A review by niamhreviews
Everyone on This Train Is a Suspect by Benjamin Stevenson

4.0

I was very kindly given an e-ARC of this book via Netgalley and Michael Joseph / Penguin Random House.

It's not often I like the second book in a series more than the first, but I'm quite glad to say Ernest Cunningham proved me wrong. It's 'Murder on the Orient Express' except we're in Australia, it's a train full of writers and there's no Belgian with a twirly mustache to solve things quietly.

Whilst I enjoyed the first book in this series, I had some issues with it - and those kind of cropped up again in this one. I think, as the author so deftly puts it in the last few chapters, that's just his style as a writer. The middle was a bit overwritten and dragged for longer than necessary, but I certainly did not see the ending coming and the book brilliantly threw plenty of red herrings in my direction. The best murder mysteries are generally the ones where you've got no idea what's going on, but you're having fun anyway.

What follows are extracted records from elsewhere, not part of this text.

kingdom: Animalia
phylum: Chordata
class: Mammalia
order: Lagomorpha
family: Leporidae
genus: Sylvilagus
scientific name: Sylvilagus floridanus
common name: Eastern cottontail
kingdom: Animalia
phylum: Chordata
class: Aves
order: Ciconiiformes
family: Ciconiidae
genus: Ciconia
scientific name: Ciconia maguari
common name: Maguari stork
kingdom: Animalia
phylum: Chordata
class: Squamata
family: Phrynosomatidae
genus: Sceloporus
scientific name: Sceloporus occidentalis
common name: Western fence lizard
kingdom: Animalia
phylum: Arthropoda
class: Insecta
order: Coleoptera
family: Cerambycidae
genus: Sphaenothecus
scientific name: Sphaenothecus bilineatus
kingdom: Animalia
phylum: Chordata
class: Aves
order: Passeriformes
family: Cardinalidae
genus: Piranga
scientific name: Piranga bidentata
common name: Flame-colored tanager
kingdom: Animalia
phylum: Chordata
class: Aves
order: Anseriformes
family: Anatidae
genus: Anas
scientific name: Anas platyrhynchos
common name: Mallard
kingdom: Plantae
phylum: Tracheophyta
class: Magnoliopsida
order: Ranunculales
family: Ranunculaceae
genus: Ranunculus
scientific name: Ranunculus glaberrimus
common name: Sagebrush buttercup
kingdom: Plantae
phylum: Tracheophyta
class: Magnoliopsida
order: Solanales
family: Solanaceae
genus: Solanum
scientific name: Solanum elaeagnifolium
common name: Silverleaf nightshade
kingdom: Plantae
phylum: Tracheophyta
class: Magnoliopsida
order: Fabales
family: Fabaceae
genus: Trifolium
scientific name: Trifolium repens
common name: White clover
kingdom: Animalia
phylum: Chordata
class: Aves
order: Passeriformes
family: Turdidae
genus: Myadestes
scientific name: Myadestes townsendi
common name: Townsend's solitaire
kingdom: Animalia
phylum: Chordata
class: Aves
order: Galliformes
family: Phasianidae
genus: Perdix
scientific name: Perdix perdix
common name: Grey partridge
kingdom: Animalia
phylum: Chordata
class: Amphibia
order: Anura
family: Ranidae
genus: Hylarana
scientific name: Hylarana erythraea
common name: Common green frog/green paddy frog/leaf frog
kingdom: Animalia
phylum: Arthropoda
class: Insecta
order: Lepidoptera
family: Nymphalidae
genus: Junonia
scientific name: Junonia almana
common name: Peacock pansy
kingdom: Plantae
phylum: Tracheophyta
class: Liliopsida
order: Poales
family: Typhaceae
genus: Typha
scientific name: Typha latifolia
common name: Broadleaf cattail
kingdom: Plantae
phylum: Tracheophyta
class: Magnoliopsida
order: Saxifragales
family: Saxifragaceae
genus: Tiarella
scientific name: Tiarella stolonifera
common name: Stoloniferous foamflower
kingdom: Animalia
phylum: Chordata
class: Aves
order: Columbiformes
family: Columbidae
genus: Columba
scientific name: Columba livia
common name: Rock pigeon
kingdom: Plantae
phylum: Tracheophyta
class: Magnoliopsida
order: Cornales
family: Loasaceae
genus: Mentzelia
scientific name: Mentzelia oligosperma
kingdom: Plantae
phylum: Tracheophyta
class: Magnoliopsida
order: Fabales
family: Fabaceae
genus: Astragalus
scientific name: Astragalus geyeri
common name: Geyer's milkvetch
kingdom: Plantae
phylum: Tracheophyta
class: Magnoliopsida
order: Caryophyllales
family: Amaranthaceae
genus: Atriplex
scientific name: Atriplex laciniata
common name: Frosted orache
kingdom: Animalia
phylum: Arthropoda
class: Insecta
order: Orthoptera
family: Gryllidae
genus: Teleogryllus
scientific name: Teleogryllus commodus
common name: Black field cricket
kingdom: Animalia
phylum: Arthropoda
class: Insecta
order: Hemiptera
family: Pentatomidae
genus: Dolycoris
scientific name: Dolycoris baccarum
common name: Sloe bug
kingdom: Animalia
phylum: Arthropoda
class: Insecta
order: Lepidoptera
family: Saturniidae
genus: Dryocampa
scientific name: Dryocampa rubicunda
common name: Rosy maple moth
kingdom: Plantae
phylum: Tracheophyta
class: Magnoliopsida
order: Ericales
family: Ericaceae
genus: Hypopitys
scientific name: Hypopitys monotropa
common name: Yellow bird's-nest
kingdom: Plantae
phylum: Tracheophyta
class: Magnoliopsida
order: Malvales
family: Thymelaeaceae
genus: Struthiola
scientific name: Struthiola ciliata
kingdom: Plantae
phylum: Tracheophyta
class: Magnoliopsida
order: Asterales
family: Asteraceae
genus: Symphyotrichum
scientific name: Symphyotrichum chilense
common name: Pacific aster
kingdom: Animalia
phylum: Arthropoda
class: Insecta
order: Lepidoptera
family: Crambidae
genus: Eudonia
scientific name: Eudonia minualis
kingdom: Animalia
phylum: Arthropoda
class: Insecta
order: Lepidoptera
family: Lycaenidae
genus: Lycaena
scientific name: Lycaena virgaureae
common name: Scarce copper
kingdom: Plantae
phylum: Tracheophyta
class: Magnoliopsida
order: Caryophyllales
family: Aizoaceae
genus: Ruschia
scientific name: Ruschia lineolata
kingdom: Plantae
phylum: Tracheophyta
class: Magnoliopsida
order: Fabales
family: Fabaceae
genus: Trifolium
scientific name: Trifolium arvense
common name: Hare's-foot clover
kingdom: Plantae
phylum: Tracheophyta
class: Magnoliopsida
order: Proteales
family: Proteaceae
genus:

I took off a star because of a personal gripe that I felt spoiled the novel a bit. I'll be vague in an attempt to avoid spoilers, but one of the core motivations / backgrounds for one of the female characters is that she was raped by one of the victims. And it made me feel incredibly icky. Generally, the female characters in these books are so-so, but I felt putting such a cliched plot point one of the characters to that, when there were so many other options the author could have chosen to give her motive was a bit of a cop-out. Lads, we can get through books without women being victims to powerful men. There are other plots. But, that's just a me thing.

I've gotten a bit of a bug for murder mysteries right now and truly, there's no one writing quite like Benjamin Stevenson and, to an extent, Ernest Cunningham too.

'Everyone On This Train Is A Suspect' will be available from 29th February.